TASKS TO COMPLETE
1. From the passage on neutrality, return everything from "The first definition" down to "it actually is.".
2. Name every kind of risk or trouble that, according to the passage on neutrality, neutrality as avoidance of taking sides helps institutions avoid.
3. Decide whether each statement agrees with the passage on neutrality, and give yes or no with the text's deciding words: (a) The passage identifies three definitions of neutrality in contemporary discourse. (b) The first definition treats neutrality as lack of bias. (c) The second definition achieves impartiality through fidelity to reality.

BEGIN PAGE EXCERPT

But neutrality, as currently practiced by both institutions and the AI systems trained on their discourse, does not mean what it claims to mean. There are two definitions of neutrality operating in contemporary discourse, and their conflation has created one of the most significant epistemic distortions of our time—one that artificial intelligence systems have not merely inherited but systematized into their architecture.

The first definition understands neutrality as lack of bias. Under this conception, to be neutral means to represent reality with fidelity—to acknowledge asymmetries where they exist, to assign responsibility in proportion to evidence, to recognize differences in power, intention, and impact. This neutrality requires active intellectual discipline: the constant checking of assumptions, the weighing of qualitative and quantitative evidence, the resistance to distortions that serve particular interests. It is rigorous, demanding, and fundamentally oriented toward correspondence with reality as it actually is.

The second definition understands neutrality as avoidance of taking sides. Under this conception, to be neutral means to refrain from any statement that could be interpreted as accusation or judgment, to treat all parties to a conflict as essentially equivalent, to flatten distinctions that might suggest one actor bears greater responsibility than another. This neutrality serves institutional self-protection—the avoidance of legal liability, reputational risk, or political controversy. It produces a façade of impartiality not through fidelity to reality but through systematic distortion of it.

END PAGE EXCERPT
BEGIN SUPPLIED INFORMATION

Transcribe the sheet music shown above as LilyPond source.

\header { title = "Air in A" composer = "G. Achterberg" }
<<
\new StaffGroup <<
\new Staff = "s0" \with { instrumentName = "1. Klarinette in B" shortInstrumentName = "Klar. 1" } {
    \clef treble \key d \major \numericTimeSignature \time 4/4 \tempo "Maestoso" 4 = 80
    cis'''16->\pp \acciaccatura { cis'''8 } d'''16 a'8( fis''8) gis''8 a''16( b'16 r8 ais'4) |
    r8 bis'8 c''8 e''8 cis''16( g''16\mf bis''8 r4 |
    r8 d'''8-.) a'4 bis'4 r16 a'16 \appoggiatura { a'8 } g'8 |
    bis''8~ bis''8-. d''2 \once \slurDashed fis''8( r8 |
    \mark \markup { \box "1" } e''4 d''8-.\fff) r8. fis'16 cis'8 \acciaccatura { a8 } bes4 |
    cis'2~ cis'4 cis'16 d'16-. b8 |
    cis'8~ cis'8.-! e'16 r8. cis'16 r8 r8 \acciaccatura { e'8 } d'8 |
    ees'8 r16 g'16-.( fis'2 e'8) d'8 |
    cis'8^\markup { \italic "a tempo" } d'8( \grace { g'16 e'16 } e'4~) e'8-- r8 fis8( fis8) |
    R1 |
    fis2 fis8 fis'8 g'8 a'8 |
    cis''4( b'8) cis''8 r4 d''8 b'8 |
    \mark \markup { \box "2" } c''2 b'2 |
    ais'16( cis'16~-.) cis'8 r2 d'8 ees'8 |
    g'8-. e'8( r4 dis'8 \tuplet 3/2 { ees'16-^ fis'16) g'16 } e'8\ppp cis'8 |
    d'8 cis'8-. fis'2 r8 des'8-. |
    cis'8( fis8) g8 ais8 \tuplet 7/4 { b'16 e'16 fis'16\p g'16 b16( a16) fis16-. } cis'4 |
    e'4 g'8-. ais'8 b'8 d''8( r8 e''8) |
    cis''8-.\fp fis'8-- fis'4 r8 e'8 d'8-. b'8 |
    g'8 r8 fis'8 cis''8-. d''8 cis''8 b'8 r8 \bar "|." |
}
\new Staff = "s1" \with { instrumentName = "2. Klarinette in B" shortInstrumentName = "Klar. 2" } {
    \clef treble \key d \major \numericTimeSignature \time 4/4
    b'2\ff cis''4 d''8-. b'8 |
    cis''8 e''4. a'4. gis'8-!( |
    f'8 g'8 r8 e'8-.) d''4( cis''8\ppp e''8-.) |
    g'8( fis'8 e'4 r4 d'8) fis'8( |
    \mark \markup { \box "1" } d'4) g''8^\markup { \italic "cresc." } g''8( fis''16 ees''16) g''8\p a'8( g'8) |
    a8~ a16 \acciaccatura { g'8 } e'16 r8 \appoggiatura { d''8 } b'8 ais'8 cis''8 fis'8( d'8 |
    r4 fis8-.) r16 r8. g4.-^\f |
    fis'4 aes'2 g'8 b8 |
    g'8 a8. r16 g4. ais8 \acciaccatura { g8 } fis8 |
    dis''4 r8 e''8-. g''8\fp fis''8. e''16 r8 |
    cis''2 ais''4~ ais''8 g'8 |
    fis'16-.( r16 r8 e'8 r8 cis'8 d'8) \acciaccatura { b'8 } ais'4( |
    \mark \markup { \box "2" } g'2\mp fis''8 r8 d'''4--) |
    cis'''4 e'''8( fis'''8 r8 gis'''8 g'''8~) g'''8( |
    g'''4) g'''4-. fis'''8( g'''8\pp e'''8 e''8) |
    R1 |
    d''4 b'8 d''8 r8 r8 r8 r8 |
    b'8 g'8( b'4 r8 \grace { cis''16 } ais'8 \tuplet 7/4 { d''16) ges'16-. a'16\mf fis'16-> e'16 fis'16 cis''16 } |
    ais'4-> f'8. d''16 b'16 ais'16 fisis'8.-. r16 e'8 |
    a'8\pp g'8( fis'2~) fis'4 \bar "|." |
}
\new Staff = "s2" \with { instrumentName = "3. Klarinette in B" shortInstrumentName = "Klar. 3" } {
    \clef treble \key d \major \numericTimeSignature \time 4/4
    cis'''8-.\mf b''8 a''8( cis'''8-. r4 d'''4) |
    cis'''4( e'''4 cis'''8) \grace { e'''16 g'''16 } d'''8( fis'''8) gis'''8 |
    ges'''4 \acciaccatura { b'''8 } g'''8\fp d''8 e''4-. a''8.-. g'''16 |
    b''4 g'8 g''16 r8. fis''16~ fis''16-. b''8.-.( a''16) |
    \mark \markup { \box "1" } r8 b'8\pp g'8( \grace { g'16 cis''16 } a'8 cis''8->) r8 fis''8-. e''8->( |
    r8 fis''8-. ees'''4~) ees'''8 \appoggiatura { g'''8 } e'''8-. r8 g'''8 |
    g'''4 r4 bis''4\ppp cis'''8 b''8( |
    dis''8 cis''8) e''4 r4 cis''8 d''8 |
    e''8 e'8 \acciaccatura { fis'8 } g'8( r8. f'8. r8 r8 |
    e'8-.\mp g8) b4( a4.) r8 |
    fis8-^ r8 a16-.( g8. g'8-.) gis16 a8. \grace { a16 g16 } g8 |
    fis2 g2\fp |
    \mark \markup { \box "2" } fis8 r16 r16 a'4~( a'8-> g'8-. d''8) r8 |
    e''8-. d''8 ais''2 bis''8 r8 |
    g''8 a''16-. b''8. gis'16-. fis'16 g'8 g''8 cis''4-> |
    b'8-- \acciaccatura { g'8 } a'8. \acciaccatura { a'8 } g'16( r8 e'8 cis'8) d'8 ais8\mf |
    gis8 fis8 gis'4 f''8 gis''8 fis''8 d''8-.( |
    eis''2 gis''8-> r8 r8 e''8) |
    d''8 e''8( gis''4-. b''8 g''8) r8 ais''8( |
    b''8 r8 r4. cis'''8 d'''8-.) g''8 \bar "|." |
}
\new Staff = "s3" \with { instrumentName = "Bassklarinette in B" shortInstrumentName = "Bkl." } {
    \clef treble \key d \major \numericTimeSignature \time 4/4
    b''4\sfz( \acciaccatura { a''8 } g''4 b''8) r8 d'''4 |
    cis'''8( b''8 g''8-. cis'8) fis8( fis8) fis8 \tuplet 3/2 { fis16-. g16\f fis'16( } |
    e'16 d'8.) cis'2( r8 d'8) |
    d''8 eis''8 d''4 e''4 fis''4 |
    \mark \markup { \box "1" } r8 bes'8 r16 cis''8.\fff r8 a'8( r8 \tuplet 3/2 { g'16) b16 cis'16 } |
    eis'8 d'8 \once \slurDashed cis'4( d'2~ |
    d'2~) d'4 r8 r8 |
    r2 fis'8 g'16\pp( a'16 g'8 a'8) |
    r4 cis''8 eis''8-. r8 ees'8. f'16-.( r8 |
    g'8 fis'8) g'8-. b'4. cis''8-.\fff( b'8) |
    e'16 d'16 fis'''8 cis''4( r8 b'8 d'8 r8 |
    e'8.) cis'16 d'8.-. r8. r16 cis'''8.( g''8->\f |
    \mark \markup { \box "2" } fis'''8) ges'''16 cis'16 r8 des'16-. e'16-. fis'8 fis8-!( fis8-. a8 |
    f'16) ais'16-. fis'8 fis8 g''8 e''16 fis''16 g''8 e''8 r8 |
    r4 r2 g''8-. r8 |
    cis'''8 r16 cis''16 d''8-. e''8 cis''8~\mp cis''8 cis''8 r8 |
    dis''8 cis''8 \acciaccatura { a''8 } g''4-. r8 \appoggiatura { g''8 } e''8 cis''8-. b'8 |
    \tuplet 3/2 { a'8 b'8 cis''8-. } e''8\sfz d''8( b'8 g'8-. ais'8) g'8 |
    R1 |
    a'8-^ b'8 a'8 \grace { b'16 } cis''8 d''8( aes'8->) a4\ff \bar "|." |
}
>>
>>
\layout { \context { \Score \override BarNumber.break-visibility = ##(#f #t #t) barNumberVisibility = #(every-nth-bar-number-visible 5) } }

END SUPPLIED INFORMATION

TASK-BY-TASK RESULTS
1.
The first definition understands neutrality as lack of bias. Under this conception, to be neutral means to represent reality with fidelity—to acknowledge asymmetries where they exist, to assign responsibility in proportion to evidence, to recognize differences in power, intention, and impact. This neutrality requires active intellectual discipline: the constant checking of assumptions, the weighing of qualitative and quantitative evidence, the resistance to distortions that serve particular interests. It is rigorous, demanding, and fundamentally oriented toward correspondence with reality as it actually is.

2. Legal liability, reputational risk, political controversy

3.
(a) No: "There are two definitions of neutrality operating in contemporary discourse"
(b) Yes: "The first definition understands neutrality as lack of bias."
(c) No: "It produces a façade of impartiality not through fidelity to reality but through systematic distortion of it."